Financing your new car with a 0% financing rate could sound like the cats meow… but it’s not the whole picture.
Since we’re talking car buying tips here, you still have to plug in all the numbers and look at them so you can be confident that you get the best complete car deal that is possible.
For instance, let’s say in lieu of signing with a $3,000 rebate offer, you go with the zero percent financing.
Keep in mind with this scenario, by not using the $3,000 to put down on the car, you will be paying that $3,000 additional on the selling price.
One of the unexpected outcomes here is that even though the financing rate is 0%, you’re still financing $3,000 more that you would have.
This means that if you opt to pay off your loan ahead of time, you’ll get a zero percent back in your wallet against your early payoff since there is no interest charge to be saved.
Another angle to take under advisement is that since you’ll be getting into your new car at $3,000 more than if you would have taken the cash rebate, you are in all actuality in your new car $3,000 more inverted against the market value.

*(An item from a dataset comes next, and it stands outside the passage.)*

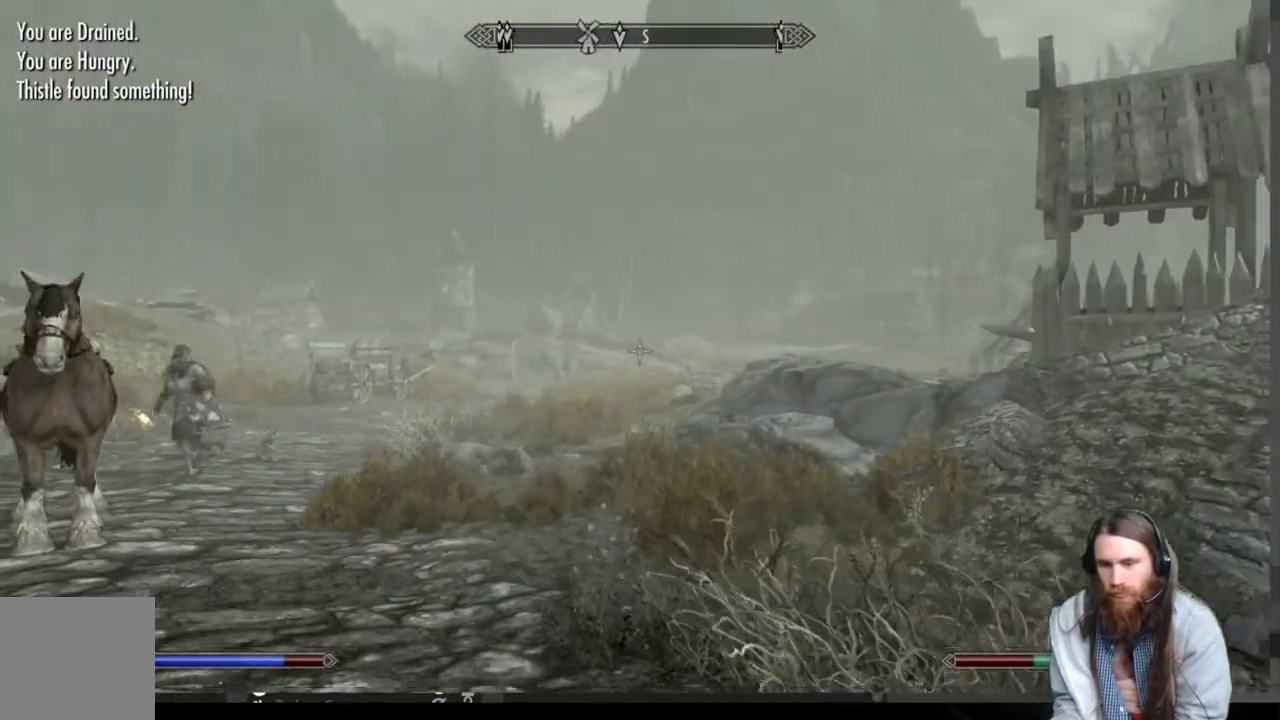
{"buttons": [], "left_stick": "up-right", "right_stick": "right", "events": [[33, "right_stick", "right"], [333, "left_stick", "right"], [500, "left_stick", "up-right"]]}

So having a leaner balance against the market value of the car not only assists you to stay more right side up in your car versus depreciation, but it also helps protect you against something really bad where your car is totaled or even stolen.
You should also bear in mind that 0% financing comes from the car companies corporate lending offices (Ford, GMC, Toyota, etc) and not the regular banks themselves.
This, however, isn’t to say that a car dealer cannot still extend to you a 0% financing deal.
How do they do that?
If there is enough front end profit in the agreed price and the buyer has clean enough credit, the car dealer can appropriate a portion of the profit to the local bank to buy down the interest rate in order to make the deal look really attractive, yet still make a profit.
It’s a bit confusing, but let’s say a dealer can get a customer financed with a local lending institution at an interest rate that would result in finance charges of our $3,000 over the course of the loan.
If you’ve not been able to determine any zero percent financing from any manufacturers, and still the dealer is touting that they can score you one, then you need to be mindful and make certain you know all the factors involved.
If a dealer is already spending the $3,000 in order to make the deal inviting with a 0% financing rate, they are not going to be as willing to negotiate the price and there may a chance that they’ve even bumped the price up in order to increase the potential profit to begin with.If a dealer already has $3,000 more in expenses in the cost of the car by giving this to the local lending institution to pay off the interest charges in order to make a deal desirable, be advised that they probably won’t be willing to negotiate the price of the car and they may have, in fact, increased the selling price and potential profit just to be able to offer the zero percent.
Yes… 0% is an eye catcher for sure. But remember these car buying tips, it can sometimes be a bit of smoke and mirrors instead of an actual prudent financial decision for you.